Provided passage:
################

In the application process of TERS technology, the nanofocusing characteristic of the plasmonic tip plays a crucial role. Generally, a sharp metallic tip is used as the plasmonic tip. Under illumination of the external focused light, the field can be compressed to the nanoscale at the tip apex due to the localized surface plasmon resonance effect [9], [10], [11], [12], [13]. The enhanced electric field at the tip apex is used to excite and enhance Raman signal within nanoscale.

For the elongated metallic tip commonly used in TERS system, it is generally known that only the electric field component paralleling the axis of the tip can effectively excite the nanofocusing field at the tip apex [14], [15], [16], [17]. Thus, it is an effective way to obtain strong TER signals by illuminating the tip apex using a light beam with strong longitudinal field component under tight focusing. In the previous works, it was demonstrated that the metallic tip was axially excited via the focused radial vector beam (RVB) can obtain a higher TER signal than that of the linear polarized beam (LPB) excitation [18], [19], [20] because RVB has stronger longitudinal electric field component than that of LPB in case of tight focusing [19].

################

What is being asked:
Condense the paragraph of the TERS passage that begins "For the elongated metallic tip" into a short bulleted list that keeps its main facts. The listing after the TERS passage is separate material.

Material provided:
################

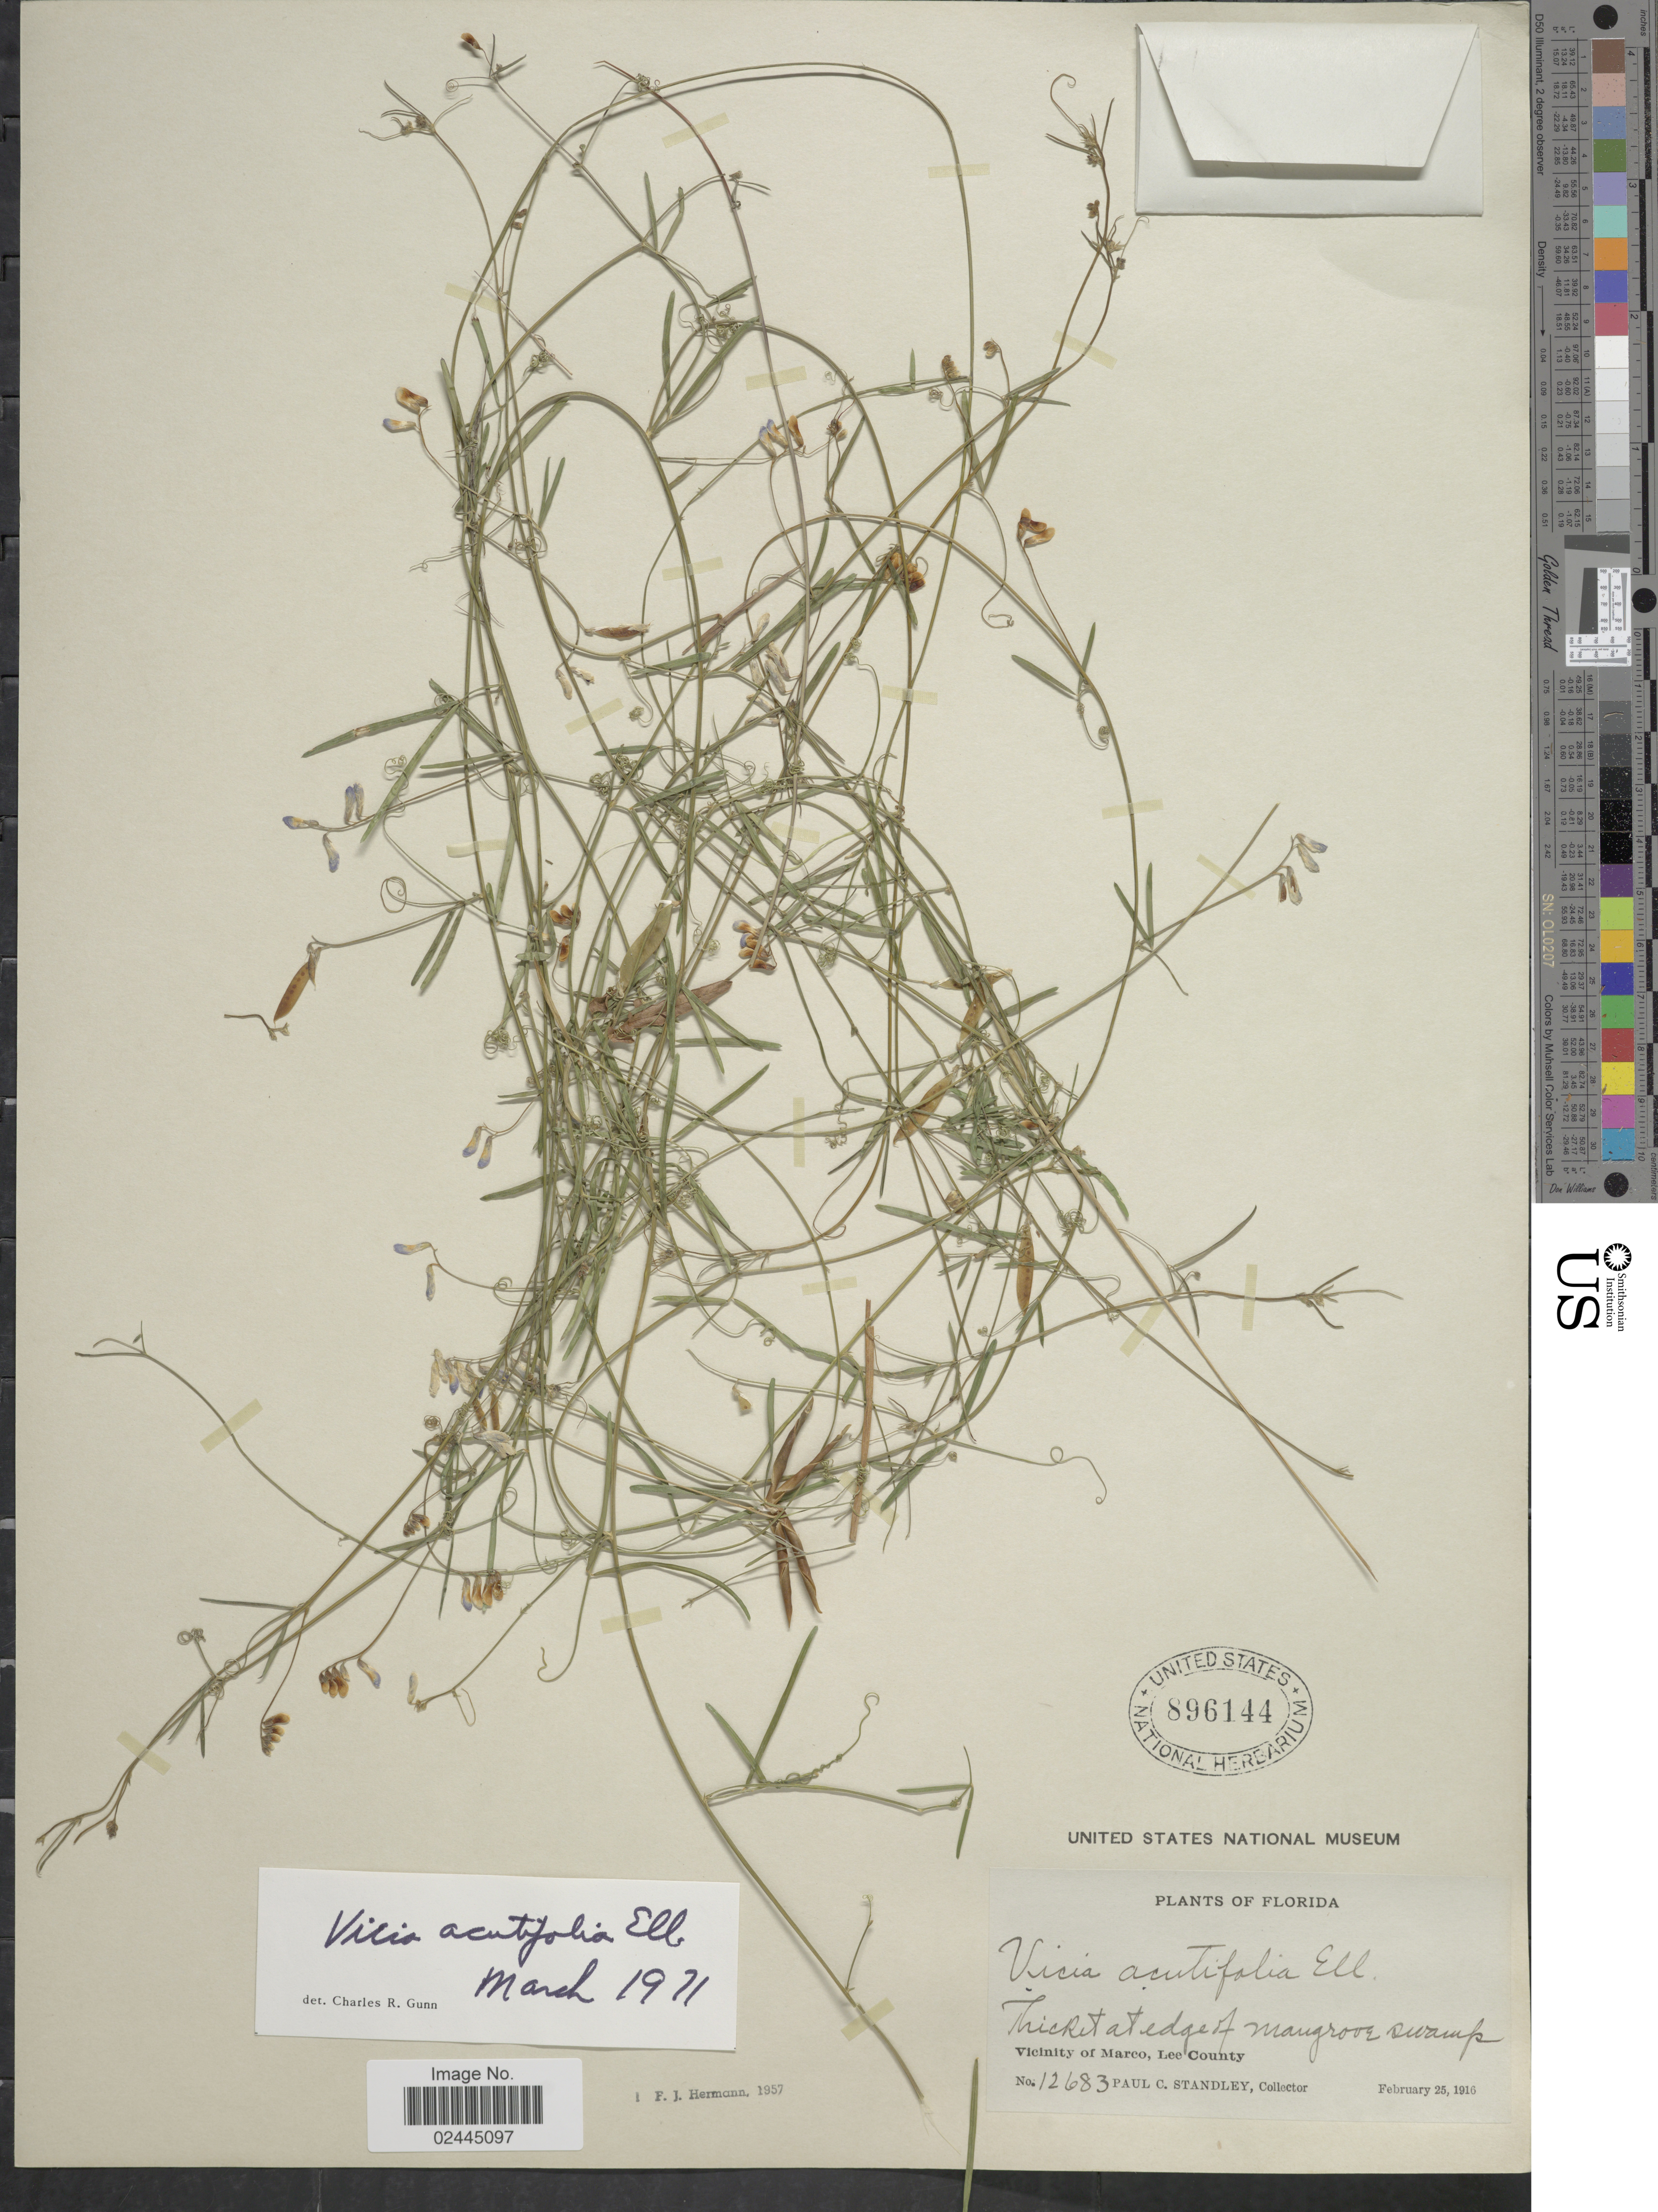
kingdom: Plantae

################

Complete answer:
- For the elongated metallic tip common in TERS systems, only the electric field component parallel to the tip axis effectively excites the nanofocusing field at the apex.
- Illuminating the tip apex with a tightly focused beam that has a strong longitudinal field component is therefore an effective way to obtain strong TER signals.
- Earlier work showed that axially exciting the tip with a focused radial vector beam (RVB) gives a higher TER signal than excitation with a linear polarized beam (LPB).
- The reason is that under tight focusing, RVB has a stronger longitudinal electric field component than LPB.